== Work request ==
Lay out every line of the records as a Markdown table with the columns "Row" and "Line", numbering the rows in order and omitting blank lines.

== Extracted records ==
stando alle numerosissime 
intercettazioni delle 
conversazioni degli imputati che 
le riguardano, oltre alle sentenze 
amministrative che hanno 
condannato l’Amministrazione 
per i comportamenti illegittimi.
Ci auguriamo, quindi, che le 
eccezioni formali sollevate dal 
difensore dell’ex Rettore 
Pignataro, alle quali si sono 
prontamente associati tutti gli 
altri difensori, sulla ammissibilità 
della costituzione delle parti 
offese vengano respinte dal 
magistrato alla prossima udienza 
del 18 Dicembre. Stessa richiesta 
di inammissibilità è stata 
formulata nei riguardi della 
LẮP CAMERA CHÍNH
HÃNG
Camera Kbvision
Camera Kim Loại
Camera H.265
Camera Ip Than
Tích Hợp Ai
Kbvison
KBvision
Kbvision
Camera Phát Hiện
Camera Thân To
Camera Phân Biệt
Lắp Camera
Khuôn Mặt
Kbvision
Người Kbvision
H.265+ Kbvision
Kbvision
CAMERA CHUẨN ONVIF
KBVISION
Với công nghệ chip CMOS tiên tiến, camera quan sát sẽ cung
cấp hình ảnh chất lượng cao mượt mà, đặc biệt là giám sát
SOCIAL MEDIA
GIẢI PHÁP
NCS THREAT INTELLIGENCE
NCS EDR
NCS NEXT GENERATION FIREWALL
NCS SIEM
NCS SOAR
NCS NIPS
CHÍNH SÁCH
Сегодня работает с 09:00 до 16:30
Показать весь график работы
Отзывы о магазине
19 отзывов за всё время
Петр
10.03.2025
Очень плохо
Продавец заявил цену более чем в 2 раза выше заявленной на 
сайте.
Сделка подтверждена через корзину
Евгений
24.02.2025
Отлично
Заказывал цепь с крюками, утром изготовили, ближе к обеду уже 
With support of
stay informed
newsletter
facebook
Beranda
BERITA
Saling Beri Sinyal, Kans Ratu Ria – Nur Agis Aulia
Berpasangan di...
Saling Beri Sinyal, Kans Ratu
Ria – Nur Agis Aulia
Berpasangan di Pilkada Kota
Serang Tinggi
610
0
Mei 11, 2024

== Exercise output ==
| Row | Line |
|---|---|
| 1 | stando alle numerosissime  |
| 2 | intercettazioni delle  |
| 3 | conversazioni degli imputati che  |
| 4 | le riguardano, oltre alle sentenze  |
| 5 | amministrative che hanno  |
| 6 | condannato l’Amministrazione  |
| 7 | per i comportamenti illegittimi. |
| 8 | Ci auguriamo, quindi, che le  |
| 9 | eccezioni formali sollevate dal  |
| 10 | difensore dell’ex Rettore  |
| 11 | Pignataro, alle quali si sono  |
| 12 | prontamente associati tutti gli  |
| 13 | altri difensori, sulla ammissibilità  |
| 14 | della costituzione delle parti  |
| 15 | offese vengano respinte dal  |
| 16 | magistrato alla prossima udienza  |
| 17 | del 18 Dicembre. Stessa richiesta  |
| 18 | di inammissibilità è stata  |
| 19 | formulata nei riguardi della  |
| 20 | LẮP CAMERA CHÍNH |
| 21 | HÃNG |
| 22 | Camera Kbvision |
| 23 | Camera Kim Loại |
| 24 | Camera H.265 |
| 25 | Camera Ip Than |
| 26 | Tích Hợp Ai |
| 27 | Kbvison |
| 28 | KBvision |
| 29 | Kbvision |
| 30 | Camera Phát Hiện |
| 31 | Camera Thân To |
| 32 | Camera Phân Biệt |
| 33 | Lắp Camera |
| 34 | Khuôn Mặt |
| 35 | Kbvision |
| 36 | Người Kbvision |
| 37 | H.265+ Kbvision |
| 38 | Kbvision |
| 39 | CAMERA CHUẨN ONVIF |
| 40 | KBVISION |
| 41 | Với công nghệ chip CMOS tiên tiến, camera quan sát sẽ cung |
| 42 | cấp hình ảnh chất lượng cao mượt mà, đặc biệt là giám sát |
| 43 | SOCIAL MEDIA |
| 44 | GIẢI PHÁP |
| 45 | NCS THREAT INTELLIGENCE |
| 46 | NCS EDR |
| 47 | NCS NEXT GENERATION FIREWALL |
| 48 | NCS SIEM |
| 49 | NCS SOAR |
| 50 | NCS NIPS |
| 51 | CHÍNH SÁCH |
| 52 | Сегодня работает с 09:00 до 16:30 |
| 53 | Показать весь график работы |
| 54 | Отзывы о магазине |
| 55 | 19 отзывов за всё время |
| 56 | Петр |
| 57 | 10.03.2025 |
| 58 | Очень плохо |
| 59 | Продавец заявил цену более чем в 2 раза выше заявленной на  |
| 60 | сайте. |
| 61 | Сделка подтверждена через корзину |
| 62 | Евгений |
| 63 | 24.02.2025 |
| 64 | Отлично |
| 65 | Заказывал цепь с крюками, утром изготовили, ближе к обеду уже  |
| 66 | With support of |
| 67 | stay informed |
| 68 | newsletter |
| 69 | facebook |
| 70 | Beranda |
| 71 | BERITA |
| 72 | Saling Beri Sinyal, Kans Ratu Ria – Nur Agis Aulia |
| 73 | Berpasangan di... |
| 74 | Saling Beri Sinyal, Kans Ratu |
| 75 | Ria – Nur Agis Aulia |
| 76 | Berpasangan di Pilkada Kota |
| 77 | Serang Tinggi |
| 78 | 610 |
| 79 | 0 |
| 80 | Mei 11, 2024 |